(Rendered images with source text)

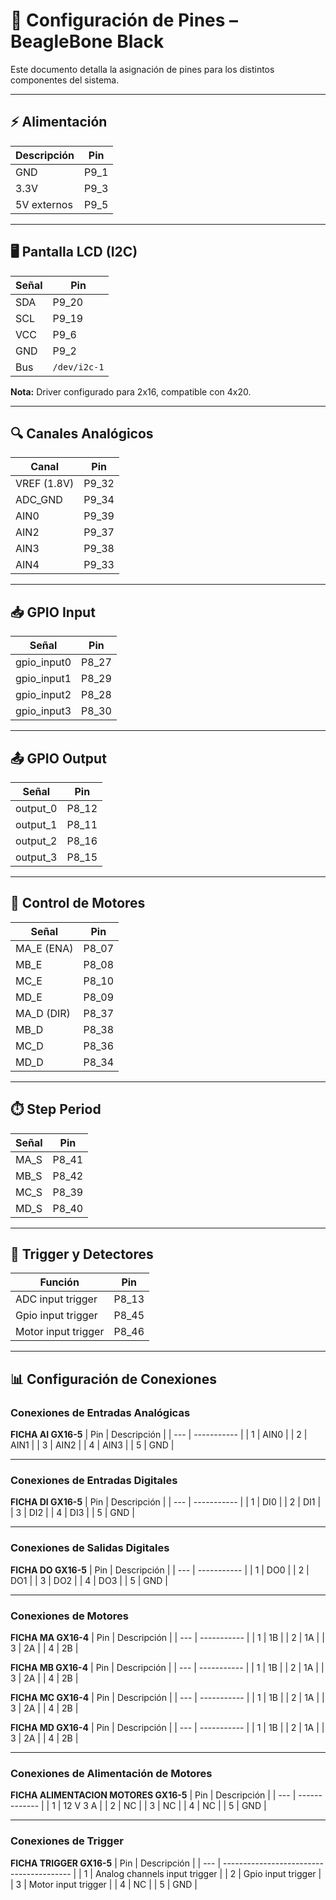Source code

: # 🧰 Configuración de Pines – BeagleBone Black

Este documento detalla la asignación de pines para los distintos componentes del sistema.

---

## ⚡ Alimentación
| Descripción   | Pin     |
|---------------|---------|
| GND           | P9_1    |
| 3.3V          | P9_3    |
| 5V externos   | P9_5    |

---

## 🖥️ Pantalla LCD (I2C)
| Señal | Pin    |
|-------|--------|
| SDA   | P9_20 |
| SCL   | P9_19 |
| VCC   | P9_6  |
| GND   | P9_2  |
| Bus   | `/dev/i2c-1` |

**Nota:** Driver configurado para 2x16, compatible con 4x20.

---

## 🔍 Canales Analógicos
| Canal       | Pin   |
|-------------|--------|
| VREF (1.8V) | P9_32 |
| ADC_GND     | P9_34 | Se conecta a P8_1 (Comun GND)
| AIN0        | P9_39 |
| AIN2        | P9_37 |
| AIN3        | P9_38 |
| AIN4        | P9_33 |

---

## 📥 GPIO Input
| Señal       | Pin    |
|-------------|--------|
| gpio_input0 | P8_27  |
| gpio_input1 | P8_29  |
| gpio_input2 | P8_28  |
| gpio_input3 | P8_30  |

---

## 📤 GPIO Output
| Señal      | Pin    |
|------------|--------|
| output_0   | P8_12  |
| output_1   | P8_11  |
| output_2   | P8_16  |
| output_3   | P8_15  |
---

## 🚗 Control de Motores
| Señal         | Pin    |
|---------------|--------|
| MA_E (ENA)    | P8_07  |
| MB_E          | P8_08  |
| MC_E          | P8_10  |
| MD_E          | P8_09  |
| MA_D (DIR)    | P8_37  |
| MB_D          | P8_38  |
| MC_D          | P8_36  |
| MD_D          | P8_34  |
---

## ⏱️ Step Period
| Señal   | Pin    |
|---------|--------|
| MA_S    | P8_41  |
| MB_S    | P8_42  |
| MC_S    | P8_39  |
| MD_S    | P8_40  |

---

## 🚨 Trigger y Detectores
| Función                       | Pin   |
|------------------------------|--------|
| ADC input trigger            | P8_13  |
| Gpio input trigger           | P8_45  |
| Motor input trigger          | P8_46  |

---

## 📊 Configuración de Conexiones

### Conexiones de Entradas Analógicas

**FICHA AI GX16-5**
| Pin | Descripción |
| --- | ----------- |
| 1   | AIN0        |
| 2   | AIN1        |
| 3   | AIN2        |
| 4   | AIN3        |
| 5   | GND         |

---

### Conexiones de Entradas Digitales

**FICHA DI GX16-5**
| Pin | Descripción |
| --- | ----------- |
| 1   | DI0         |
| 2   | DI1         |
| 3   | DI2         |
| 4   | DI3         |
| 5   | GND         |

---

### Conexiones de Salidas Digitales

**FICHA DO GX16-5**
| Pin | Descripción |
| --- | ----------- |
| 1   | DO0         |
| 2   | DO1         |
| 3   | DO2         |
| 4   | DO3         |
| 5   | GND         |

---

### Conexiones de Motores

**FICHA MA GX16-4**
| Pin | Descripción |
| --- | ----------- |
| 1   | 1B          |
| 2   | 1A          |
| 3   | 2A          |
| 4   | 2B          |

**FICHA MB GX16-4**
| Pin | Descripción |
| --- | ----------- |
| 1   | 1B          |
| 2   | 1A          |
| 3   | 2A          |
| 4   | 2B          |

**FICHA MC GX16-4**
| Pin | Descripción |
| --- | ----------- |
| 1   | 1B          |
| 2   | 1A          |
| 3   | 2A          |
| 4   | 2B          |

**FICHA MD GX16-4**
| Pin | Descripción |
| --- | ----------- |
| 1   | 1B          |
| 2   | 1A          |
| 3   | 2A          |
| 4   | 2B          |

---

### Conexiones de Alimentación de Motores

**FICHA ALIMENTACION MOTORES GX16-5**
| Pin | Descripción   |
| --- | ------------- |
| 1   | 12 V 3 A      |
| 2   | NC            |
| 3   | NC            |
| 4   | NC            |
| 5   | GND           |

---

### Conexiones de Trigger

**FICHA TRIGGER GX16-5**
| Pin | Descripción                              |
| --- | ---------------------------------------- |
| 1   | Analog channels input trigger           |
| 2   | Gpio input trigger                      |
| 3   | Motor input trigger                     |
| 4   | NC                                      |
| 5   | GND                                     |

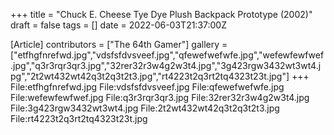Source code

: +++
title = "Chuck E. Cheese Tye Dye Plush Backpack Prototype (2002)"
draft = false
tags = []
date = 2022-06-03T21:37:00Z

[Article]
contributors = ["The 64th Gamer"]
gallery = ["etfhgfnrefwd.jpg","vdsfsfdvsveef.jpg","qfewefwefwfe.jpg","wefewfewfwef.jpg","q3r3rqr3qr3.jpg","32rer32r3w4g2w3t4.jpg","3g423rgw3432wt3wt4.jpg","2t2wt432wt42q3t2q3t2t3.jpg","rt4223t2q3rt2tq4323t23t.jpg"]
+++
<gallery>
File:etfhgfnrefwd.jpg
File:vdsfsfdvsveef.jpg
File:qfewefwefwfe.jpg
File:wefewfewfwef.jpg
File:q3r3rqr3qr3.jpg
File:32rer32r3w4g2w3t4.jpg
File:3g423rgw3432wt3wt4.jpg
File:2t2wt432wt42q3t2q3t2t3.jpg
File:rt4223t2q3rt2tq4323t23t.jpg
</gallery>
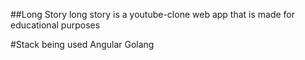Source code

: ##Long Story
long story is a youtube-clone web app that is made for educational purposes

#Stack being used
Angular
Golang
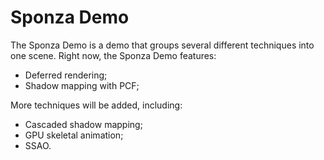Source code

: Sponza Demo
===========

The Sponza Demo is a demo that groups several different techniques into one scene. Right now, the Sponza
Demo features:

- Deferred rendering;
- Shadow mapping with PCF;

More techniques will be added, including:
- Cascaded shadow mapping;
- GPU skeletal animation;
- SSAO.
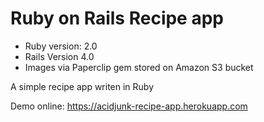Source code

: # Ruby on Rails Recipe app
- Ruby version: 2.0
- Rails Version 4.0
- Images via Paperclip gem stored on Amazon S3 bucket

A simple recipe app writen in Ruby

Demo online:
https://acidjunk-recipe-app.herokuapp.com

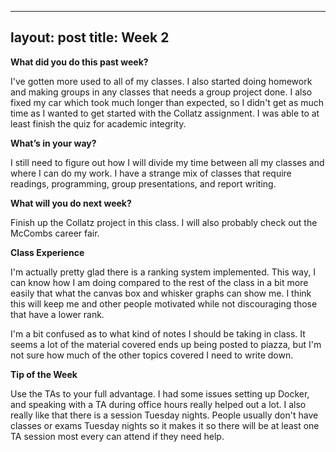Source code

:
---
layout: post
title: Week 2
---

**What did you do this past week?**

I've gotten more used to all of my classes. I also started doing homework and making groups in any classes that needs a group project done. I also fixed my car which took much longer than expected, so I didn't get as much time as I wanted to get started with the Collatz assignment.
I was able to at least finish the quiz for academic integrity.

**What’s in your way?**

I still need to figure out how I will divide my time between all my classes and where I can do my work. I have a strange mix of classes that require readings, programming, group presentations, and report writing. 

**What will you do next week?**

Finish up the Collatz project in this class. I will also probably check out the McCombs career fair.

**Class Experience**

I'm actually pretty glad there is a ranking system implemented. This way, I can know how I am doing compared to the rest of the class in a bit more easily that what the canvas box and whisker graphs can show me. I think this will keep me and other people motivated while not discouraging those that have a lower rank. 

I'm a bit confused as to what kind of notes I should be taking in class. It seems a lot of the material covered ends up being posted to piazza, but I'm not sure how much of the other topics covered I need to write down.

**Tip of the Week**

Use the TAs to your full advantage. I had some issues setting up Docker, and speaking with a TA during office hours really helped out a lot. I also really like that there is a session Tuesday nights. People usually don't have classes or exams Tuesday nights so it makes it so there will be at least one TA session most every can attend if they need help. 

<!--![_config.yml]({{ site.baseurl }}/images/config.png)-->

<!--The easiest way to make your first post is to edit this one. Go into /_posts/ and update the Hello World markdown file. For more instructions head over to the [Jekyll Now repository](https://github.com/barryclark/jekyll-now) on GitHub.-->
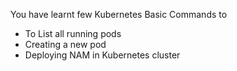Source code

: You have learnt few Kubernetes Basic Commands to 

- To List all running pods
- Creating a new pod
- Deploying NAM in Kubernetes cluster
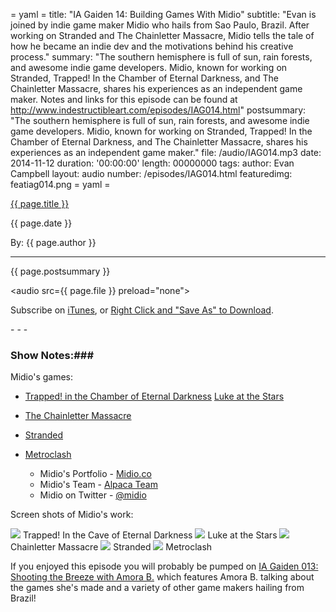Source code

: = yaml =
title: "IA Gaiden 14: Building Games With Midio"
subtitle: "Evan is joined by indie game maker Midio who hails from Sao Paulo, Brazil. After working on Stranded and The Chainletter Massacre, Midio tells the tale of how he became an indie dev and the motivations behind his creative process."
summary: "The southern hemisphere is full of sun, rain forests, and awesome indie game developers. Midio, known for working on Stranded, Trapped! In the Chamber of Eternal Darkness, and The Chainletter Massacre, shares his experiences as an independent game maker. Notes and links for this episode can be found at http://www.indestructibleart.com/episodes/IAG014.html"
postsummary: "The southern hemisphere is full of sun, rain forests, and awesome indie game developers. Midio, known for working on Stranded, Trapped! In the Chamber of Eternal Darkness, and The Chainletter Massacre, shares his experiences as an independent game maker."
file: /audio/IAG014.mp3
date: 2014-11-12
duration: '00:00:00'
length: 00000000
tags:
author: Evan Campbell
layout: audio
number: /episodes/IAG014.html
featuredimg: featiag014.png
= yaml =

<a href="{{ page.url }}" class='postTitleLink'><p class='postTitle'>{{ page.title }}</p></a>
<p class='postPublished'>{{ page.date }}</p>
<p class='postAuthor'>By: {{ page.author }}</p>
<hr>

<p class='podcastSummary'>{{ page.postsummary }}</p>

<audio src={{ page.file }} preload="none"></audio>
<p class='subLinks'>Subscribe on <a href='http://bit.ly/iapodcast'>iTunes</a>, or <a href={{ page.file }}>Right Click and "Save As" to Download</a>.</p>
- - -

### Show Notes:###

Midio's games:
* [Trapped! in the Chamber of Eternal Darkness](http://archive.globalgamejam.org/2012/trapped-chamber-eternal-darkness)
[Luke at the Stars](http://alpacateam.com/luke)
* [The Chainletter Massacre](http://alpacateam.com/chainletter)
* [Stranded](http://www.petermoorhead.com/stranded/)
* [Metroclash](http://metroclash.tumblr.com)

  *  Midio's Portfolio - [Midio.co](http://midio.co/#/filter-all/page-1)
  *  Midio's Team - [Alpaca Team](http://alpacateam.com)
  *  Midio on Twitter - [@midio](https://twitter.com/midio)

Screen shots of Midio's work:

<img src='/images/forPosts/midio_trapped.jpg'>
Trapped! In the Cave of Eternal Darkness

<img src='/images/forPosts/midio_luke.png'>
Luke at the Stars

<img src='/images/forPosts/midio_chainletter.png'>
Chainletter Massacre

<img src='/images/forPosts/midio_stranded.gif'>
Stranded

<img src='/images/forPosts/midio_metroclash.png'>
Metroclash

If you enjoyed this episode you will probably be pumped on [IA Gaiden 013: Shooting the Breeze with Amora B.](http://indestructibleart.com/episodes/IAG013.html) which features Amora B. talking about the games she's made and a variety of other game makers hailing from Brazil!
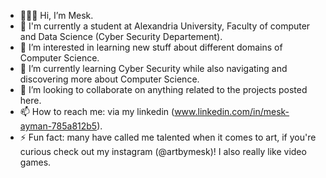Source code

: - 👩🏽‍💻 Hi, I’m Mesk.
- 📖 I'm currently a student at Alexandria University, Faculty of computer and Data Science (Cyber Security Departement).
- 👀 I’m interested in learning new stuff about different domains of Computer Science.
- 🌱 I’m currently learning Cyber Security while also navigating and discovering more about Computer Science.
- 👥 I’m looking to collaborate on anything related to the projects posted here.
- 📫 How to reach me: via my linkedin (www.linkedin.com/in/mesk-ayman-785a812b5).
- ⚡ Fun fact: many have called me talented when it comes to art, if you're curious check out my instagram (@artbymesk)! I also really like video games.

<!---
meskay/meskay is a ✨ special ✨ repository because its `README.md` (this file) appears on your GitHub profile.
You can click the Preview link to take a look at your changes.
--->
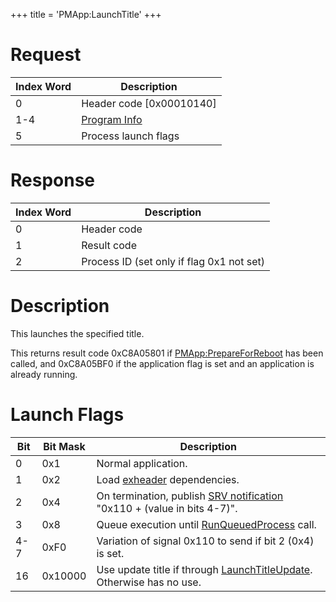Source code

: +++
title = 'PMApp:LaunchTitle'
+++

# Request

| Index Word | Description                                                |
|------------|------------------------------------------------------------|
| 0          | Header code \[0x00010140\]                                 |
| 1-4        | [Program Info](Filesystem_services#programinfo "wikilink") |
| 5          | Process launch flags                                       |

# Response

| Index Word | Description                               |
|------------|-------------------------------------------|
| 0          | Header code                               |
| 1          | Result code                               |
| 2          | Process ID (set only if flag 0x1 not set) |

# Description

This launches the specified title.

This returns result code 0xC8A05801 if
[PMApp:PrepareForReboot](PMApp:PrepareForReboot "wikilink") has been
called, and 0xC8A05BF0 if the application flag is set and an application
is already running.

# Launch Flags

| Bit | Bit Mask | Description                                                                                                  |
|-----|----------|--------------------------------------------------------------------------------------------------------------|
| 0   | 0x1      | Normal application.                                                                                          |
| 1   | 0x2      | Load [exheader](NCCH/Extended_Header "wikilink") dependencies.                                               |
| 2   | 0x4      | On termination, publish [SRV notification](Services#notifications "wikilink") "0x110 + (value in bits 4-7)". |
| 3   | 0x8      | Queue execution until [RunQueuedProcess](PMDbg:RunQueuedProcess "wikilink") call.                            |
| 4-7 | 0xF0     | Variation of signal 0x110 to send if bit 2 (0x4) is set.                                                     |
| 16  | 0x10000  | Use update title if through [LaunchTitleUpdate](PMApp:LaunchTitleUpdate "wikilink"). Otherwise has no use.   |
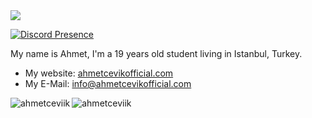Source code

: <!-- STARTED:: Profile Views Area -->
<img src="https://komarev.com/ghpvc/?username=ahmetceviik&label=Profile%20views&color=0e75b6&style=flat">
<!-- END:: Profile Views Area -->

<!-- STARTED:: Discord Area -->
[![Discord Presence](https://lanyard-profile-readme.vercel.app/api/742048552364146708)](https://discord.com/users/742048552364146708)
<!-- END:: Discord Area -->

<!-- STARTED:: About Me Area -->
My name is Ahmet, I'm a 19 years old student living in Istanbul, Turkey.

- My website: [ahmetcevikofficial.com](https://ahmetcevikofficial.com)
- My E-Mail: [info@ahmetcevikofficial.com](mailto:info@ahmetcevikofficial.com)
<!-- END:: About Me Area -->

<!-- STARTED:: Github Status Area -->
<a href="https://github.com/ahmetceviik" alt="ahmetceviik github status">
    <img align="left" src="https://github-readme-stats.vercel.app/api?username=ahmetceviik&show_icons=true&title_color=218ee6&text_color=ffffff&bg_color=0d1117&hide_border=true&cache_seconds=0&locale=en" alt="ahmetceviik" />
    <img align="left" src="https://github-readme-stats.vercel.app/api/top-langs?username=ahmetceviik&show_icons=true&title_color=218ee6&text_color=ffffff&bg_color=0d1117&hide_border=true&cache_seconds=0&locale=en&layout=compact" alt="ahmetceviik" />
</a>
<!-- END:: Github Status Area -->

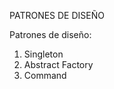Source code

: PATRONES DE DISEÑO

Patrones de diseño:<br>
1. Singleton<br>
2. Abstract Factory<br>
3. Command<br>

• [WHAT TO WORK ON] Give again, exactly, the lines from the start of the data through the one holding "## 🔍 Canales Analógicos"; omit the pictures.

• [WRITTEN ANSWER]
Source code

: # 🧰 Configuración de Pines – BeagleBone Black

Este documento detalla la asignación de pines para los distintos componentes del sistema.

---

## ⚡ Alimentación
| Descripción   | Pin     |
|---------------|---------|
| GND           | P9_1    |
| 3.3V          | P9_3    |
| 5V externos   | P9_5    |

---

## 🖥️ Pantalla LCD (I2C)
| Señal | Pin    |
|-------|--------|
| SDA   | P9_20 |
| SCL   | P9_19 |
| VCC   | P9_6  |
| GND   | P9_2  |
| Bus   | `/dev/i2c-1` |

**Nota:** Driver configurado para 2x16, compatible con 4x20.

---

## 🔍 Canales Analógicos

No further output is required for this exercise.